'King Lear' Trailer: Anthony Hopkins Returns To Shakespeare

Anthony Hopkins has appeared in productions of Shakespeare's work on both stage and screen, and now he's bringing his talents to a BBC production of King Lear. You can watch the King Lear trailer below.

King Lear Trailer

Anthony Hopkins can do it all – appear in brilliant costume dramas like Howard's End, and also big, loud, dumb things like Transformers: The Last Knight. He's one of the best actors working today, and the prospect of seeing him return to Shakespeare is too good to pass up. This BBC production of King Lear has surrounded Hopkins with an impressive supporting cast. Emma Thompson, Emily Watson, Jim Broadbent, and Florence Pugh all star in the film, which is helmed by Notes on a Scandal director Richard Eyre.

King Lear focuses on the aging King of Britain, who attempts to avoid conflict by dividing kingdom between his three daughters.

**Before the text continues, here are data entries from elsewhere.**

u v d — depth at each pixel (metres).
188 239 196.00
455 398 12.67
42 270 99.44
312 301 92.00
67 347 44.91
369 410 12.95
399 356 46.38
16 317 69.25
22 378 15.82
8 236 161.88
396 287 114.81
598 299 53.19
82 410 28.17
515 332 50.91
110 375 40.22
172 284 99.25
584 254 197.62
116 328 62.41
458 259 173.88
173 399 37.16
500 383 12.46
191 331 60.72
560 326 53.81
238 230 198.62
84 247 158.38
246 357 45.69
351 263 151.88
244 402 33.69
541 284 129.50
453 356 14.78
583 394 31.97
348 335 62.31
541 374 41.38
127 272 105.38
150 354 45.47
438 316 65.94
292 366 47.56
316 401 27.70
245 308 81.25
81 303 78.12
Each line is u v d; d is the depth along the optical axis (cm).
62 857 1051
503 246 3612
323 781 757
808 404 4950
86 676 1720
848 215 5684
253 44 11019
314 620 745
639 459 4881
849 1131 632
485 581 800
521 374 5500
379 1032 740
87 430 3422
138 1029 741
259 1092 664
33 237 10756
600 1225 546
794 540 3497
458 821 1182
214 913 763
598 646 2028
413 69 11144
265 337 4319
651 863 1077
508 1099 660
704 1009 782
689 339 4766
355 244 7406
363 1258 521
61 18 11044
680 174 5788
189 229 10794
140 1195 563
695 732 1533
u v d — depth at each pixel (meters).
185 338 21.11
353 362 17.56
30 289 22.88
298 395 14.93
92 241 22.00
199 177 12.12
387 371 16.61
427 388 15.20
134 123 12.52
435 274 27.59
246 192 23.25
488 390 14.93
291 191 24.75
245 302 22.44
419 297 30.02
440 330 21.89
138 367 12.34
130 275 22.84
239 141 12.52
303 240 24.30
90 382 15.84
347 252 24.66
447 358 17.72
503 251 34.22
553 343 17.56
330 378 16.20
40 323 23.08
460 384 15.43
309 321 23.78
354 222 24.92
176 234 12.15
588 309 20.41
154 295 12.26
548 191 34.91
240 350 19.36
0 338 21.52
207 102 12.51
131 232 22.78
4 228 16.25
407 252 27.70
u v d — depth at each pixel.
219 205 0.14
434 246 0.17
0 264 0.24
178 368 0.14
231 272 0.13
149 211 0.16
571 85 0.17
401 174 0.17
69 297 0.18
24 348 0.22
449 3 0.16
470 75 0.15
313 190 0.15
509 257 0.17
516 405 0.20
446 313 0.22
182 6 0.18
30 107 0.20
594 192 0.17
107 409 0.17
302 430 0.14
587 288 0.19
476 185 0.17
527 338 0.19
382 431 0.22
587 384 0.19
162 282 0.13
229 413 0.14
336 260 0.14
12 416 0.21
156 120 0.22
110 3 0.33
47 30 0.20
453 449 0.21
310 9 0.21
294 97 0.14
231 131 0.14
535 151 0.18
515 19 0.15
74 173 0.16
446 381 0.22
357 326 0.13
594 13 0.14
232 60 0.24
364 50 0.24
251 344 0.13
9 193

"I did Lear about 30 years ago with David Hare, at the National Theatre," Hopkins said in a recent interview. "It was a wonderful production but I think I was too young. I didn't get it right." Hopkins added:

"I wanted to do him as a fast, furious old man who is incapable of love...He has never felt love. I feel that in his early life, he was deeply hurt and savaged by some awful emotional calamity and he turned his ire on the human race and his three daughters...He was a very over-stern father who made his daughters into the creatures they were. Even with Cordelia – he only felt comfortable if she was a tomboy. A masculine girl. He treated her like a boy. That was my subtext, if you want. The other two daughters... he didn't even like them. And that happens with families. You don't have to like your family. Children don't like their fathers, you don't have to love each other..."

King Lear is now available to watch on BBC.

The 80-year-old King Lear divides his kingdom among his daughters, Goneril, Regan and Cordelia, according to their affection for him. Cordelia refuses to flatter him, so he banishes her. Having acquired power, Goneril and Regan expel their father from their homes. At the same time, Lear's prime minister, Gloucester, is betrayed by his son Edmund and his other son, Edgar, is forced to go into hiding. Lear becomes mad, Gloucester is blinded: both the kingdom and the family collapse into chaos and warfare. Lear and Cordelia are reunited – for a brief moment love reigns, then tragedy descends.